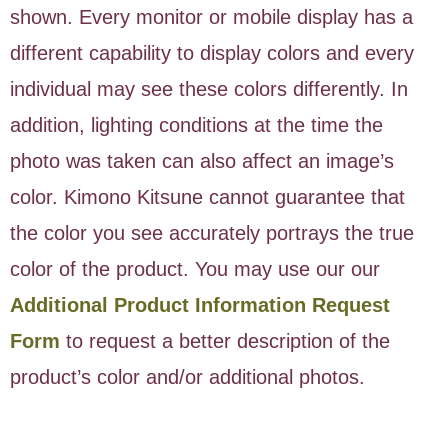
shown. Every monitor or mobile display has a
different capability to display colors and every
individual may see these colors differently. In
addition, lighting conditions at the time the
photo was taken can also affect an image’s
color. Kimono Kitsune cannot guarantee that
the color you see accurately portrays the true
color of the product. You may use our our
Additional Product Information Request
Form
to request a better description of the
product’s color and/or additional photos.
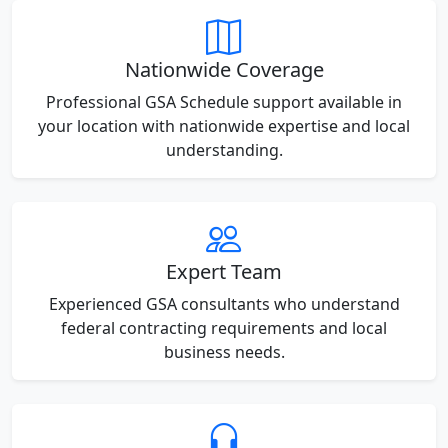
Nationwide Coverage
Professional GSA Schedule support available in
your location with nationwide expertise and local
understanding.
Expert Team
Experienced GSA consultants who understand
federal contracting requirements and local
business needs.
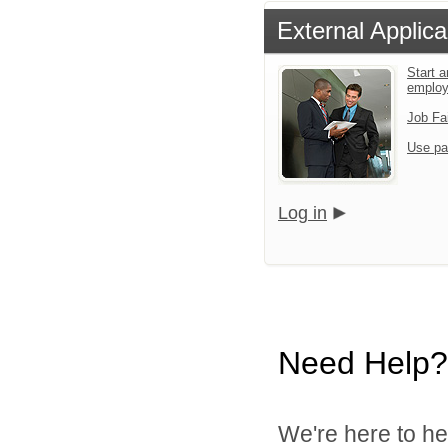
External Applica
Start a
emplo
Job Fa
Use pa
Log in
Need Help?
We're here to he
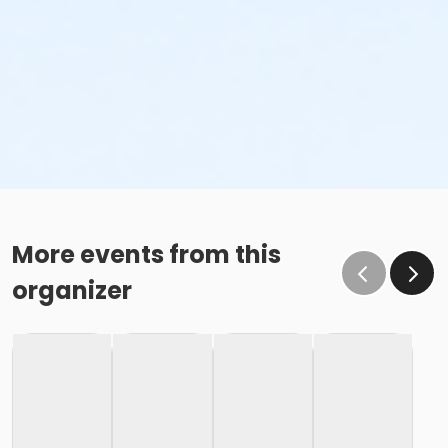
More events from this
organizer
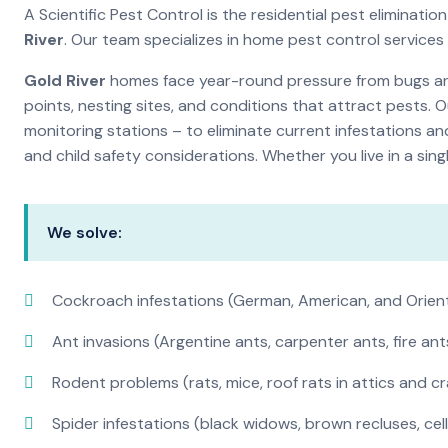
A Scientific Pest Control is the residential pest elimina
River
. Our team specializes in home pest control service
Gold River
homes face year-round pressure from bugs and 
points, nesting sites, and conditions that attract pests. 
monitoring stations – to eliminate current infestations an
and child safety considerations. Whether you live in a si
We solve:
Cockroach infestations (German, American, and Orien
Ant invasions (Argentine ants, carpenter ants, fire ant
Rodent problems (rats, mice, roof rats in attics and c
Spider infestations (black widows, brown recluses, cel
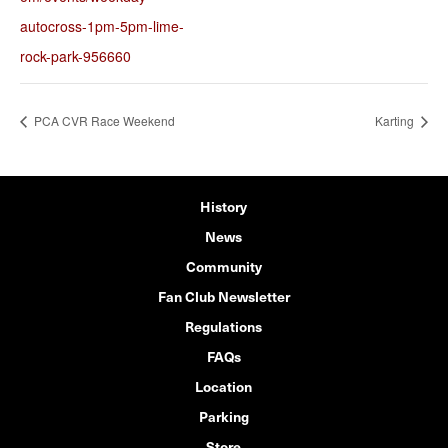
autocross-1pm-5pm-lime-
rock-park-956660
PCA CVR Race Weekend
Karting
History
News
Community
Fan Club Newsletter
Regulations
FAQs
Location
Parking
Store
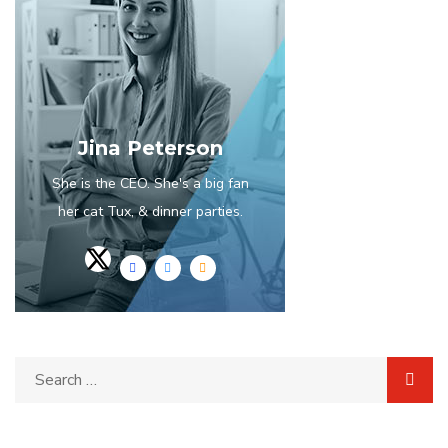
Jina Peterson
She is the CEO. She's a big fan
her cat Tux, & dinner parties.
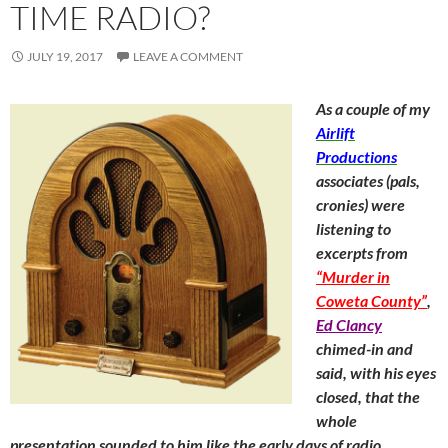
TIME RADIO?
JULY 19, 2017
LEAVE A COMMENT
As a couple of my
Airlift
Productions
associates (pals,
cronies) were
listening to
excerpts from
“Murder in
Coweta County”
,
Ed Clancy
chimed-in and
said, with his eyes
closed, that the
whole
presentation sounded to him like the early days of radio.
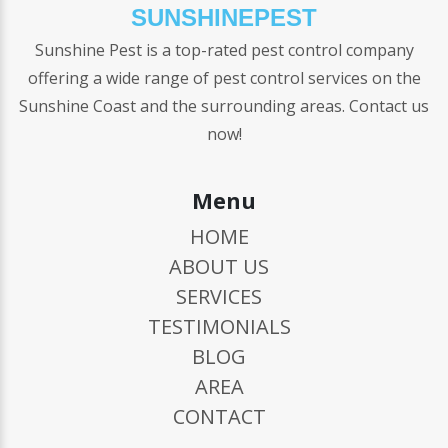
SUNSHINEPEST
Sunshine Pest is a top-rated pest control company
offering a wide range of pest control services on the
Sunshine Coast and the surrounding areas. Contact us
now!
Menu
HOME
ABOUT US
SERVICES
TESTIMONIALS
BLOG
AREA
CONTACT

※

● WHAT YOU ARE ASKED TO DO:
Taking the material above, give again exactly the lines from the one holding "to request a better description of the" through the one holding "We're here to he", with both ends and without pictures.

● ANSWER TO THE PROBLEM:
to request a better description of the
product’s color and/or additional photos.
Nationwide Coverage
Professional GSA Schedule support available in
your location with nationwide expertise and local
understanding.
Expert Team
Experienced GSA consultants who understand
federal contracting requirements and local
business needs.
External Applica
Start a
emplo
Job Fa
Use pa
Log in
Need Help?
We're here to he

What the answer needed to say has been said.